I spent almost all of my free time with him, as if I could shore up an oversupply of his company and divvy it out to myself after he died. I knew it didn’t work like that, but I had this fear that I’d feel guilty later or miss something important if I was gone. I stopped sleeping around. It hadn’t made me feel better, anyway. It had just highlighted a widening gulf of ache in me. Even my anger was tired. And mostly, I was just sad. I found myself hovering on the cliff’s edge of calling Rob again, sometimes, but it seemed pointless. What did I have to offer? I wondered sometimes, too, whether this was how he’d felt with me: raw and exhausted and spent, only capable of taking and sometimes not even in the mood for that.
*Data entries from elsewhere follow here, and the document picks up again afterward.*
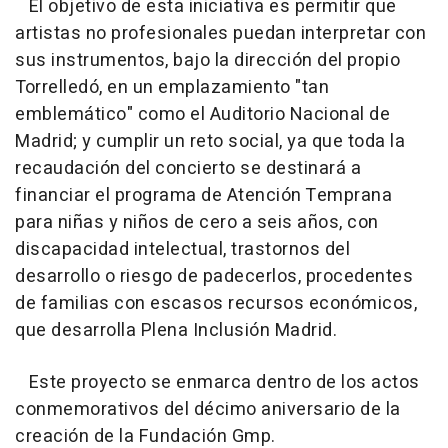
El objetivo de esta iniciativa es permitir que
artistas no profesionales puedan interpretar con
sus instrumentos, bajo la dirección del propio
Torrelledó, en un emplazamiento "tan
emblemático" como el Auditorio Nacional de
Madrid; y cumplir un reto social, ya que toda la
recaudación del concierto se destinará a
financiar el programa de Atención Temprana
para niñas y niños de cero a seis años, con
discapacidad intelectual, trastornos del
desarrollo o riesgo de padecerlos, procedentes
de familias con escasos recursos económicos,
que desarrolla Plena Inclusión Madrid.
Este proyecto se enmarca dentro de los actos
conmemorativos del décimo aniversario de la
creación de la Fundación Gmp.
It was hard enough for me to keep up with school, and I did it solely because of the promise I’d made to my dad.
The Eagles played through the radio, the volume low. Dad had a window cracked an inch, listening to the air whistle through and letting the chill blast against his cheeks. I thought he was dozing. He nodded off a lot lately.
He straightened a bit in his seat. “I can’t believe I’m about to say this, but isn’t there something you should be out doing? Or someone? You’ve been stuck to my side like a leech for weeks.” His head lolled a little, sallow gaze landing on me.
“How do you even know what day it is, old man?” I teased.